▶ _EXERCISE GOAL_
Take the entries that follow and return exactly the lines from the one holding "over 100 residents." through the one holding "## Biden touts", both included. Nothing else is needed.
=== RECORDS FOR THIS EXERCISE ===
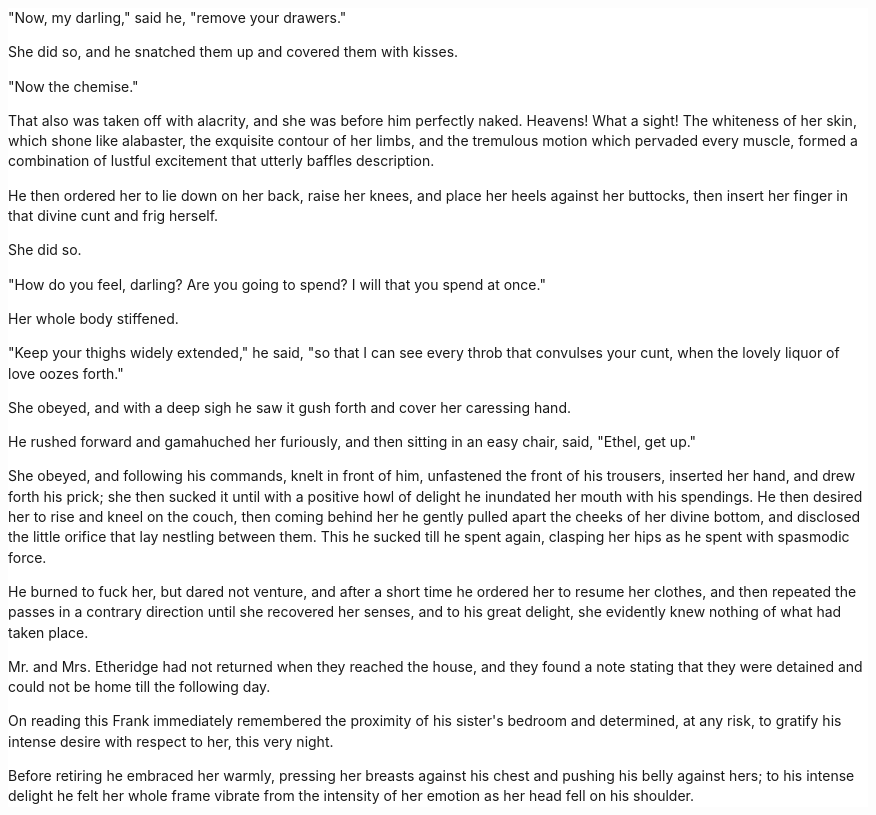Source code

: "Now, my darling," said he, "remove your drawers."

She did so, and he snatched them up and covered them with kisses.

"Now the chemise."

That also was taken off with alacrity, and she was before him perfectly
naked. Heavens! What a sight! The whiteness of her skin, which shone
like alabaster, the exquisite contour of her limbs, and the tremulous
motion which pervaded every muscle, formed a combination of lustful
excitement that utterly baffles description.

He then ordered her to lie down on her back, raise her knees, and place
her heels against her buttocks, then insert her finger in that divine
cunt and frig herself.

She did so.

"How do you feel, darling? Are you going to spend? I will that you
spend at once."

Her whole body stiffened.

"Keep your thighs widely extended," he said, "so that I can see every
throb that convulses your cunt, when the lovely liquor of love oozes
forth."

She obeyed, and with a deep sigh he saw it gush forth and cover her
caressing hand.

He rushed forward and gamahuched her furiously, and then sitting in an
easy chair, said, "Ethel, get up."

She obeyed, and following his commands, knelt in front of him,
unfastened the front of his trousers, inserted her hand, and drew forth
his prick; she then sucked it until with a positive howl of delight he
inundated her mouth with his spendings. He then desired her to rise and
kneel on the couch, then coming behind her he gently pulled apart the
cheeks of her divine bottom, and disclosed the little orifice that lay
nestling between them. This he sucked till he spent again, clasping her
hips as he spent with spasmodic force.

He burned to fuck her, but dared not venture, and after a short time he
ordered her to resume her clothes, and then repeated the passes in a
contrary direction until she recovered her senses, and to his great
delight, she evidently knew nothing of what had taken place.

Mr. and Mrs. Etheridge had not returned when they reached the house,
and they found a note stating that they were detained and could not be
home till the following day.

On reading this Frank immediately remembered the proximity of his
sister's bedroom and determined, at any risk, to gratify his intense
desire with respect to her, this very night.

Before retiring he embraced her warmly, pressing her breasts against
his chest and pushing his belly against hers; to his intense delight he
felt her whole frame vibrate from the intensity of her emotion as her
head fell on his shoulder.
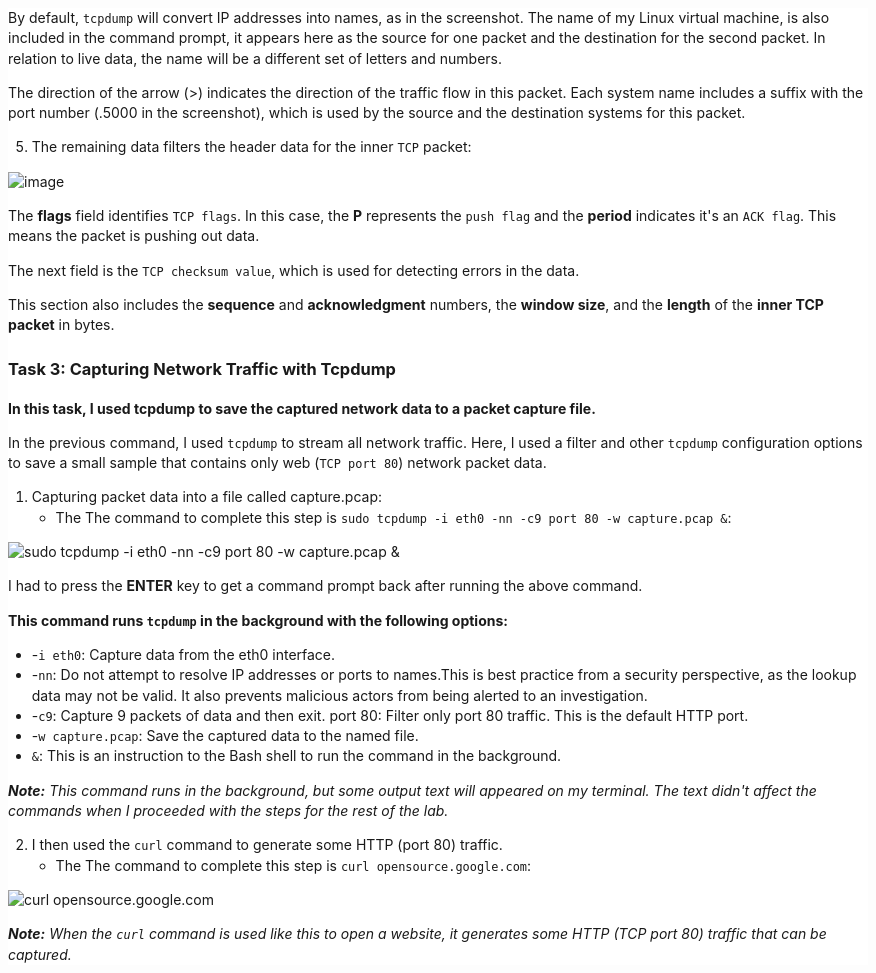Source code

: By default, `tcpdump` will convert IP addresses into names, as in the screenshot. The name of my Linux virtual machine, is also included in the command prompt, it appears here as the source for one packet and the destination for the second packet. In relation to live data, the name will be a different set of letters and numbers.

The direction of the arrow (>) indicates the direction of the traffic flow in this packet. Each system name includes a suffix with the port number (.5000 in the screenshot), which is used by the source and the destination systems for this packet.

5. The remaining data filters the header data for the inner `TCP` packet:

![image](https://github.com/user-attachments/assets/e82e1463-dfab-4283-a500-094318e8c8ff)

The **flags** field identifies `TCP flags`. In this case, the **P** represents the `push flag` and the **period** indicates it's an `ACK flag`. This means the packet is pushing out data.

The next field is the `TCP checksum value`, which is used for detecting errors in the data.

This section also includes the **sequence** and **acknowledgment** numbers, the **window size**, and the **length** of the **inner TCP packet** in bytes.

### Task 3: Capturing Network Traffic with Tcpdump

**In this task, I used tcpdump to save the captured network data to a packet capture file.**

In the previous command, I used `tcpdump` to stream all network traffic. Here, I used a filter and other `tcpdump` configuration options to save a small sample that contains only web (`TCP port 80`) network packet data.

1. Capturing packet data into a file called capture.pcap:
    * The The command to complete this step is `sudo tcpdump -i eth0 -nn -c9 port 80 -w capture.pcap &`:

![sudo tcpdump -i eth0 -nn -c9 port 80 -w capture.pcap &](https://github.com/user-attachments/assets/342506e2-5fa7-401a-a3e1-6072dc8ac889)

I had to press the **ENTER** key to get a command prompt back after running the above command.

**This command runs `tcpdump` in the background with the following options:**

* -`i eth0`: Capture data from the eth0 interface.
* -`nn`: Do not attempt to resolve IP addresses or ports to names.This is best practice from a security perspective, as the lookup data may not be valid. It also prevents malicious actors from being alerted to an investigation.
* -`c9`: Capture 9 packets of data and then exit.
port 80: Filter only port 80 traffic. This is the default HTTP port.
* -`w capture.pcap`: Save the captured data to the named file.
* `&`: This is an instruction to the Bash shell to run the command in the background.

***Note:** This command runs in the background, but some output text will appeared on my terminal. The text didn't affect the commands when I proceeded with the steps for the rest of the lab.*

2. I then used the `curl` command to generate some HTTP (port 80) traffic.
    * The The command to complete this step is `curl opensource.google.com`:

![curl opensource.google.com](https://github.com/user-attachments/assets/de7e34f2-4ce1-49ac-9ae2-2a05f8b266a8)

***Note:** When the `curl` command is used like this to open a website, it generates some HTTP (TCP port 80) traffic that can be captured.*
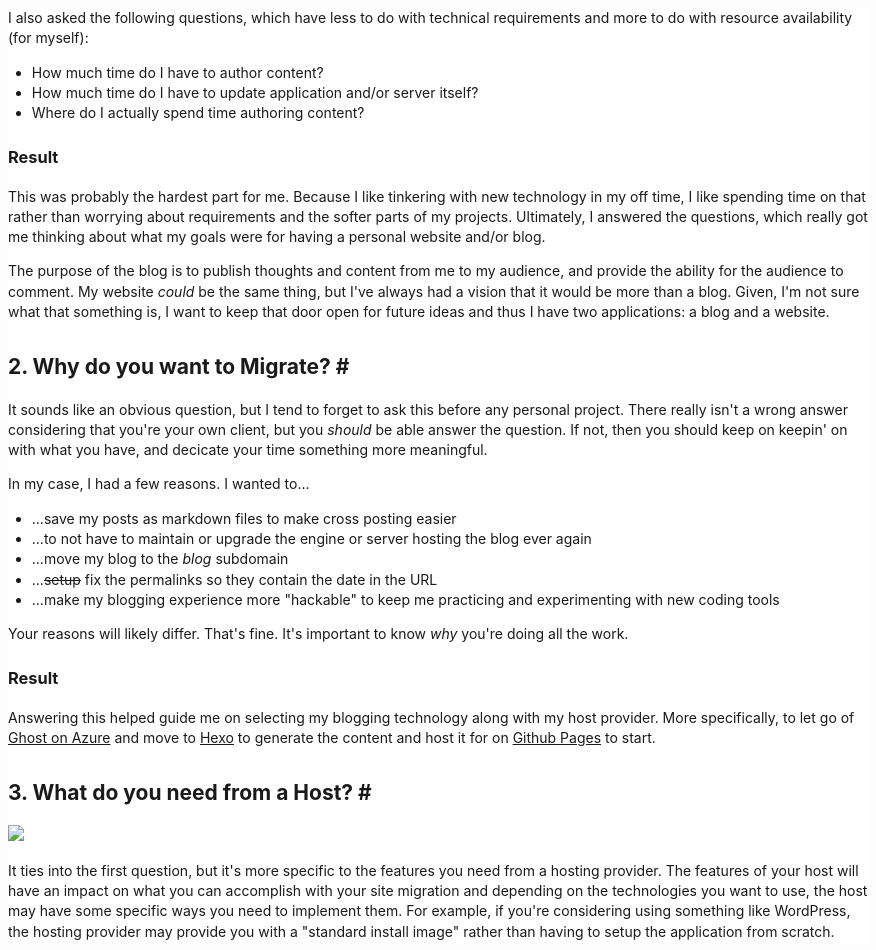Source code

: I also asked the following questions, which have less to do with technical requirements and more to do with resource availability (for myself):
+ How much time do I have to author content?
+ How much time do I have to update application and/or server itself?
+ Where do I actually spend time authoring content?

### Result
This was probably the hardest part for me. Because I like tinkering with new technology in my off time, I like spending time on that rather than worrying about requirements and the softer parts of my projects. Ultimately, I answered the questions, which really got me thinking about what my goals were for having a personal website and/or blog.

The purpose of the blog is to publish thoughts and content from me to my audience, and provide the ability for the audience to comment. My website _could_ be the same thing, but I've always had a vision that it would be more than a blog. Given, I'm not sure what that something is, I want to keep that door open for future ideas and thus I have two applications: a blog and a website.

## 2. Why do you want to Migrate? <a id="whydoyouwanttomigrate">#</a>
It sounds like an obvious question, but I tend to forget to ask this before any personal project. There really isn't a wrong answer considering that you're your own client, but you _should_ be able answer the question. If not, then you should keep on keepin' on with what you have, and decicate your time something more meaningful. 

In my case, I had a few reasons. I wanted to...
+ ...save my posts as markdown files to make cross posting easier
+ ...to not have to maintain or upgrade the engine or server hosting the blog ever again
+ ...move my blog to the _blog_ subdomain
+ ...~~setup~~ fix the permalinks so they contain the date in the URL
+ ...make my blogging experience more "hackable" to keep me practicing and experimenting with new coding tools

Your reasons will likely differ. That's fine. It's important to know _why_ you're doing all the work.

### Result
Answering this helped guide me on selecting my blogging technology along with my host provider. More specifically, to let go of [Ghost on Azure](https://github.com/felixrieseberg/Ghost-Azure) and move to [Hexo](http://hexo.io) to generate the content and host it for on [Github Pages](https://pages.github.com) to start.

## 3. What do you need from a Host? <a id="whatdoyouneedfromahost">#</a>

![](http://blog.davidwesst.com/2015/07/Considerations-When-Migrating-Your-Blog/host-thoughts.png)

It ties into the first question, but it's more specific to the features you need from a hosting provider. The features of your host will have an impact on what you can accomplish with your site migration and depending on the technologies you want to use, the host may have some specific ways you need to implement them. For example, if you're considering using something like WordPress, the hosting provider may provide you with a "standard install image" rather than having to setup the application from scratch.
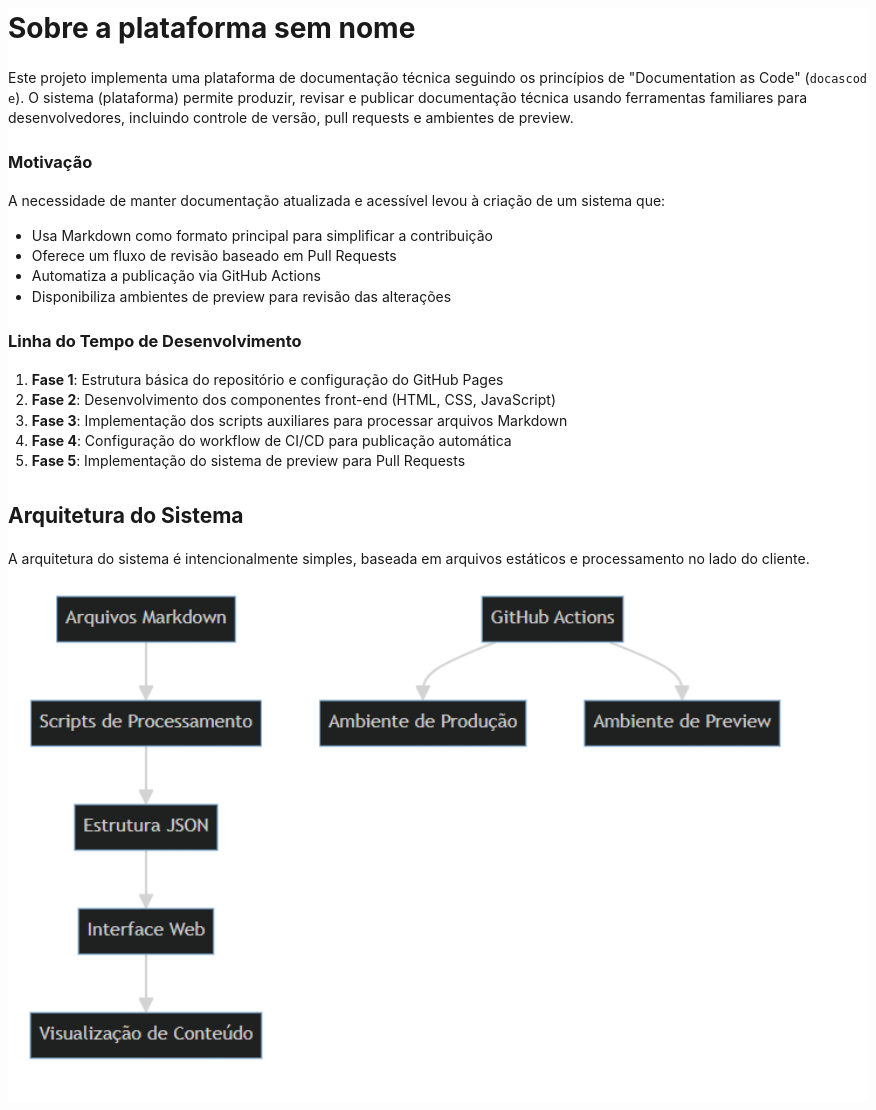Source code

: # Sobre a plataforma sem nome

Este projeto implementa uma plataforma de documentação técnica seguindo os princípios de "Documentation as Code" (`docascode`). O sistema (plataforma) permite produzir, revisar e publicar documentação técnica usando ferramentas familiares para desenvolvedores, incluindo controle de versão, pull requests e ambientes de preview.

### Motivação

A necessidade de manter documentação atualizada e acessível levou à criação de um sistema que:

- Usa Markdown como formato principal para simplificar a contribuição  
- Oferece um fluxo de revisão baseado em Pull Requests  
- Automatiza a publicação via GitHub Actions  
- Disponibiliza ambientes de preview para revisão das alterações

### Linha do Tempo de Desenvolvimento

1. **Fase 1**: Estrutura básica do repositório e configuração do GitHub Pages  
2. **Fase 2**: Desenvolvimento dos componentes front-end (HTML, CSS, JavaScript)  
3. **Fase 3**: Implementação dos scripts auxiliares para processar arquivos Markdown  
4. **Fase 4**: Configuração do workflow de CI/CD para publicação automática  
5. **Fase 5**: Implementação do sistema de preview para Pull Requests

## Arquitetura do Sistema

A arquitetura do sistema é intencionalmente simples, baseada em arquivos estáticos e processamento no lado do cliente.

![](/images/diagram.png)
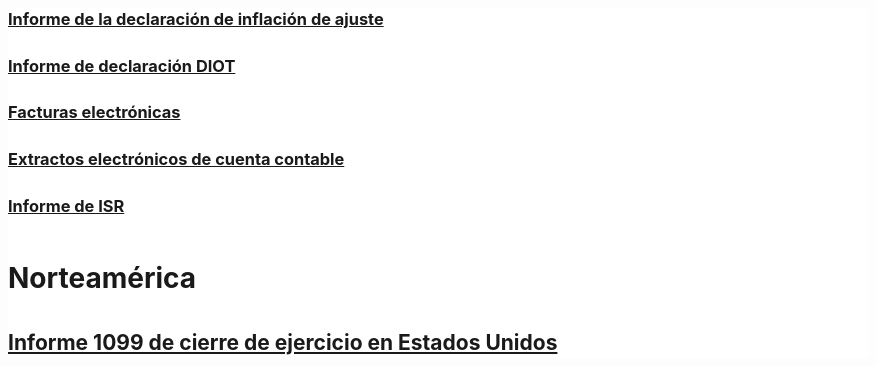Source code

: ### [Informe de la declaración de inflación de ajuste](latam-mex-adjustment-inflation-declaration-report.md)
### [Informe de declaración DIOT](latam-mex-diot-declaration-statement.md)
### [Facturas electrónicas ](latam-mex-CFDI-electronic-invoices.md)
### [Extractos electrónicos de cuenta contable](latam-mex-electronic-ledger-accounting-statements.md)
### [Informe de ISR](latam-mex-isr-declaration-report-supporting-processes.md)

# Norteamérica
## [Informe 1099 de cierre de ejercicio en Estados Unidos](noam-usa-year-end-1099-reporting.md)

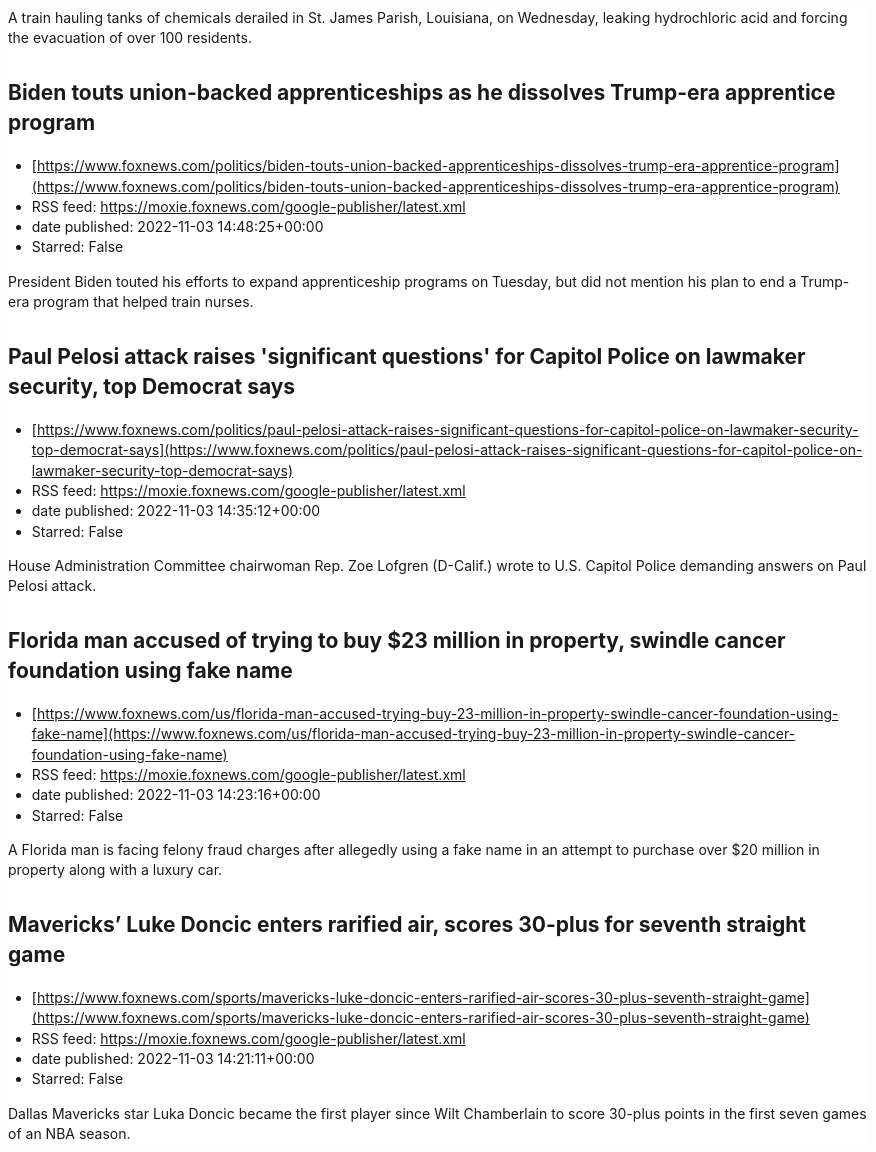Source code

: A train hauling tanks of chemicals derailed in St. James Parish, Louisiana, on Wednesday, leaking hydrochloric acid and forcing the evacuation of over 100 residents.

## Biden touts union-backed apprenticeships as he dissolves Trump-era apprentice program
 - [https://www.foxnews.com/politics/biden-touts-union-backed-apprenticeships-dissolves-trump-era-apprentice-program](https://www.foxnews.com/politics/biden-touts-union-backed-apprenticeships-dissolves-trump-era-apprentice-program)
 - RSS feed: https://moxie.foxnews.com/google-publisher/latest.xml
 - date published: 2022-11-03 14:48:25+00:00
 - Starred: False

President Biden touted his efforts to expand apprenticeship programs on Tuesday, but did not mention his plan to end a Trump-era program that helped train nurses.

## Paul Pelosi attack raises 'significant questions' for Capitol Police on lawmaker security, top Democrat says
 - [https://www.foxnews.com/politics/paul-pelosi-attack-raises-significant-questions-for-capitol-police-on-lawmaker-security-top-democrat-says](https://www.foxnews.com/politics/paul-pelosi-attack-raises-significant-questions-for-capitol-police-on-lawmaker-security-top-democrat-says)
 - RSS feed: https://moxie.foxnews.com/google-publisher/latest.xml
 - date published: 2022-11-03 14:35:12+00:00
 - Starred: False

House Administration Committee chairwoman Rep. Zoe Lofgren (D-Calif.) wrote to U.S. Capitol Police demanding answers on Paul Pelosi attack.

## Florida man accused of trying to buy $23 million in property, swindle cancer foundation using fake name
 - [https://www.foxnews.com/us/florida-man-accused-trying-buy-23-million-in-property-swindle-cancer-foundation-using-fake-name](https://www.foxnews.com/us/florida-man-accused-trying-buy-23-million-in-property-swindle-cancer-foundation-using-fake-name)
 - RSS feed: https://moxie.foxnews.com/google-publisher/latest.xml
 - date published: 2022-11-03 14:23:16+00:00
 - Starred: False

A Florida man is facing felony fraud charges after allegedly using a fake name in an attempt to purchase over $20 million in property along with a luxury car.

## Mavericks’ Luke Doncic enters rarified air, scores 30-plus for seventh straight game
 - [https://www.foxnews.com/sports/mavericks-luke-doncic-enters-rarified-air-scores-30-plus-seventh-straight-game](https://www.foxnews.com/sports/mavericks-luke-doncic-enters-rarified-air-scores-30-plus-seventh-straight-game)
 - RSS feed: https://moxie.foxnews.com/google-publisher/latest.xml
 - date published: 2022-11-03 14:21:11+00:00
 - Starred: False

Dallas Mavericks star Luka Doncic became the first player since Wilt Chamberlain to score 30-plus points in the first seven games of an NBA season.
===
▶ _RESPONSE AREA_
: A train hauling tanks of chemicals derailed in St. James Parish, Louisiana, on Wednesday, leaking hydrochloric acid and forcing the evacuation of over 100 residents.

## Biden touts union-backed apprenticeships as he dissolves Trump-era apprentice program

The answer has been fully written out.